Dr. Nye also offered an alternative theory of calculating damages based on four corrective disclosures. The Tenth Circuit held that his theory on this issue was also unreliable. The court explained that "[a]ny reliable theory of loss causation that uses corrective disclosures will have to show both that corrective information was revealed and that this revelation caused the resulting decline in price. To be corrective, the disclosure need not precisely mirror the earlier misrepresentation, but it must at least relate back to the misrepresentation and not to some other negative information about the company."
The court explained that although Dr. Nye identified four disclosures that accompanied substantial stock drops, he could not tie the disclosures to any of the alleged misrepresentations or explain why they were "corrective." For example, the first corrective disclosure to which Dr. Nye pointed was an announcement by WCG's former parent that it would delay reporting year-end financial statements while it re-evaluated certain contingent liabilities associated with WCG. WCG's stock price fell 17.8 percent that day. However, the court noted that on that same day, Milberg Weiss filed the first complaint in the litigation. The court reasoned that the fact that Milberg Weiss had assembled its complaint that day "suggest[ed] that the market already had at least some knowledge of the fraud." In addition, the Tenth Circuit criticized Dr. Nye for failing to analyze the non-fraud disclosures that could have contributed to the stock drop, including the filing of the lawsuit, which was not a corrective disclosure.
Similarly, the court rejected Dr. Nye's effort to argue that WCG's announcements about filing for bankruptcy were corrective disclosures.
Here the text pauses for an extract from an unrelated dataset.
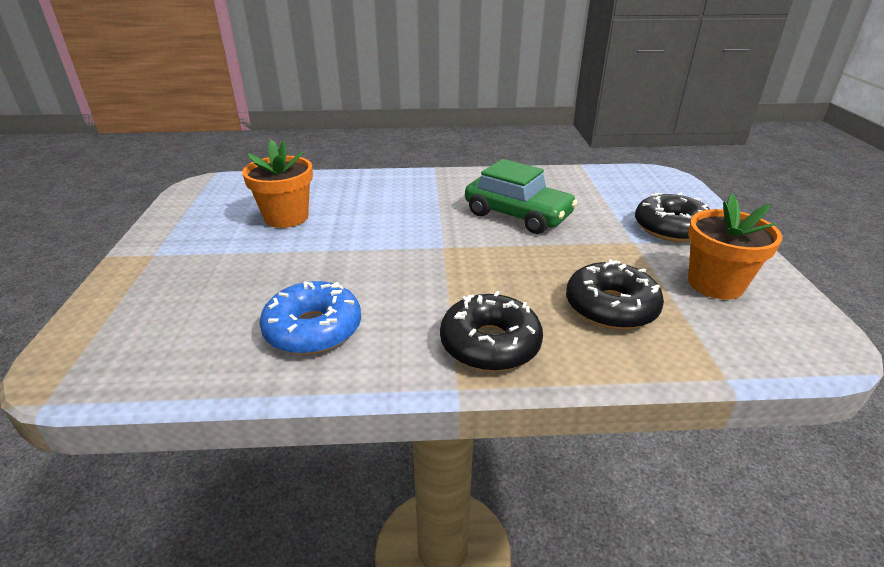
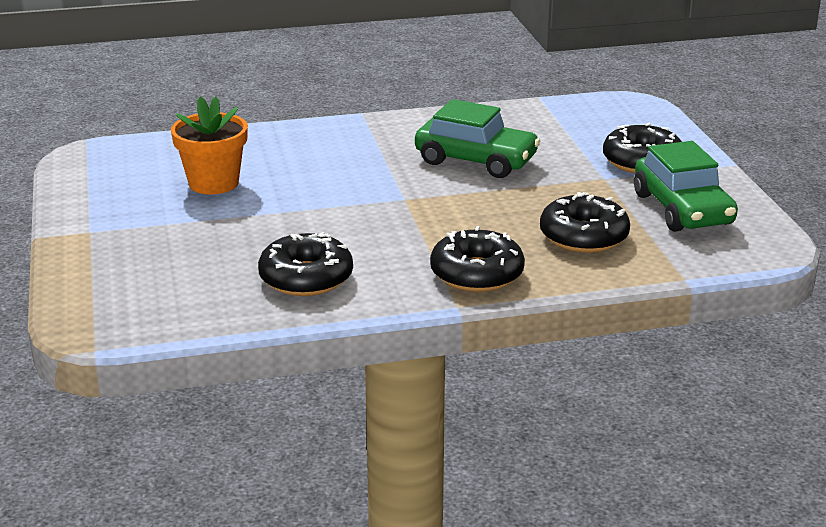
camera: 10 degrees left, 5 degrees down
blue donut [259,281,361,355] -> black donut [258,232,353,296]
orange flower pot [688,193,782,300] -> green car [634,141,738,232]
The court rejected the plaintiffs' argument that WCG's bankruptcy filing was "within the zone of risk concealed" by the prior misrepresentations. According to the court, "there are too many intervening factors at play—including the total meltdown of the telecommunications industry—to allow Dr. Nye to reliably equate bankruptcy with the risks that the original misstatements concealed. To do so would transform the securities laws into the kind of downside insurance policy that Dura warned against."
The Tenth Circuit therefore concluded that the district court properly excluded Dr. Nye from testifying as to either of his theories. In the absence of such testimony, the court therefore held that plaintiffs could not meet their burden under Dura, and the court therefore properly granted summary judgment to the plaintiffs.